I turned and walked away. For once in my life, I just couldn't listen to anything critical of America or Americans. If there was ever a piece of news to be taken at face value, I felt, it was the stark, inescapable image of the twin towers falling.

My reaction, at that moment, was understandable. On Sept. 13, the missing count was still rising and the planes were still unable to fly to New York. I was grieving, and not yet ready to take a step back and critique the media coverage.

But my reaction -- a need to grieve first and analyze later -- wasn't patriotism, and my compatriot was tactless, not un-patriotic. One of the most obvious perks of living in the U.S. is that you are always allowed to trash it. Even when people around you get offended, patriotism must always involve passionate and constructive critiques of the U.S. By speaking out against policies or trends I disagree with, I'm trying to hold the U.S. to the highest standards of excellence, to everything that I believe it stands for.

We live with a level of transparency and accountability in this country that we sometimes take for granted. But that transparency takes upkeep, that accountability means nothing if we don't actively hold our officials accountable. We have so much to be thankful for. Take it for granted, and we might watch it disappear.

Now, in the mainstream media, any difference of opinion on how we should wage the war on terrorism is being set up as a straw man in opposition to patriotism. Alessandra Stanley of the New York Times glibly wrote that the public finds all voices questioning America's war in Afghanistan "loopy and treasonous." Time magazine reports that "for the eternal skeptics, whose views were defined by Vietnam and its aftermath, the new patriotism represents a kind of homecoming."

For most Americans, however, patriotism doesn't mean blind acceptance, and it's not a release from post-Vietnam, or any other brand, of skepticism. Most Americans can recognize the absurdity and atrocity of various U.S. policies, past and present, at the same time that we recognize that the United States has come closer to creating a just and equal society than any other nation in the history of the world.

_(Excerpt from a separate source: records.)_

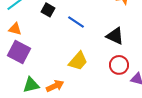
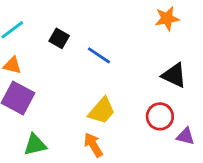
black triangle: (115, 36) -> (174, 75), moved
orange arrow: (55, 86) -> (93, 145), moved, turned -96

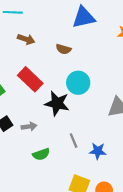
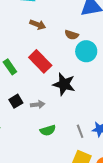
cyan circle: (78, 83) -> (86, 51), moved
gray line: (74, 141) -> (80, 131), moved

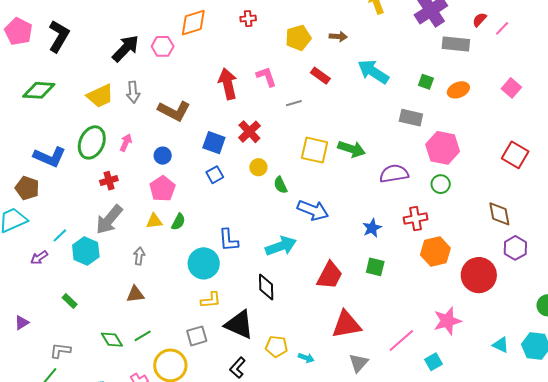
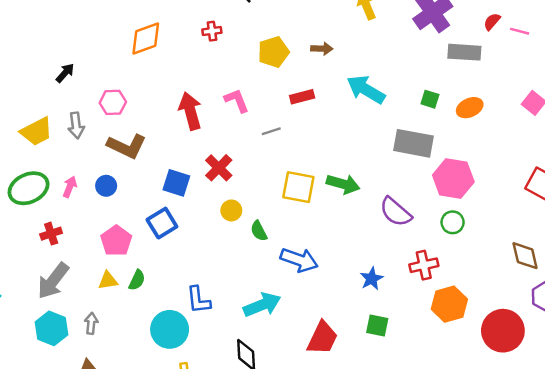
pink line: (502, 28) -> (520, 31), turned 63
pink hexagon: (163, 46) -> (113, 102), moved
black arrow: (126, 48) -> (65, 73), size x0.6
red rectangle: (320, 76) -> (302, 97), turned -48
gray rectangle: (411, 118) -> (413, 143), size x1.4
green ellipse: (92, 142) -> (29, 188), turned 44
blue circle: (163, 156) -> (106, 186), moved
purple semicircle: (394, 174) -> (396, 212), turned -128
blue square: (215, 175) -> (162, 223), moved, size x1.4
cyan hexagon: (86, 251) -> (52, 328), moved

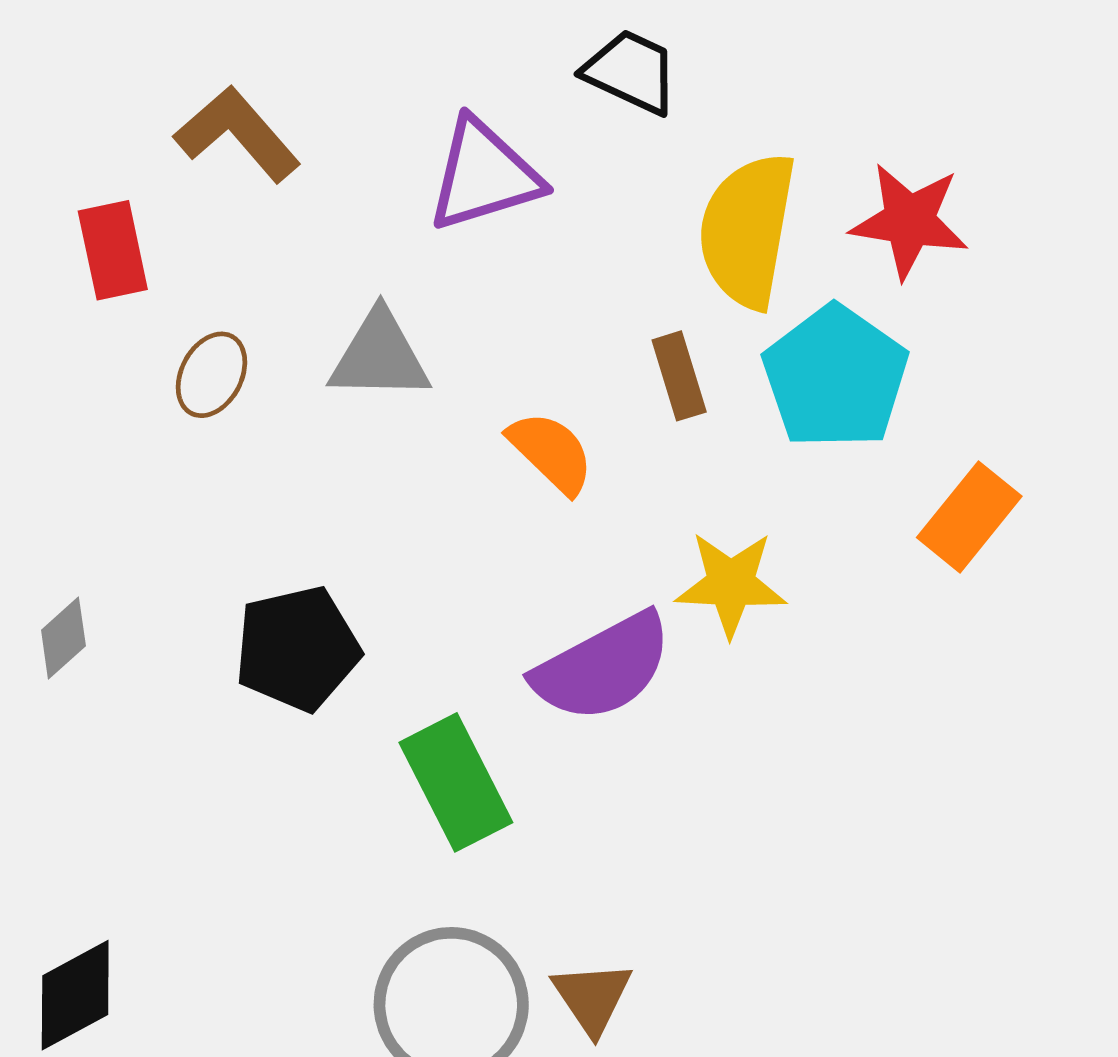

I say that despite a host of other nations that might challenge that claim. But they have small, relatively homogenous states. The U.S. created a tide that raised the standard of living for millions upon millions of people. It has absorbed wave after wave of immigrants, from every ethnicity and country in the world. That doesn't mean that each new wave hasn't had to fight for equal access to the American dream -- they have. But given the challenges we've faced, we've come closer to the free and open ideal than anyone else. We only get closer to that ideal through the patriotic efforts of reformers, activists and critics of all stripes. And we can only take pride in how far we've come if we understand that the fight isn't over.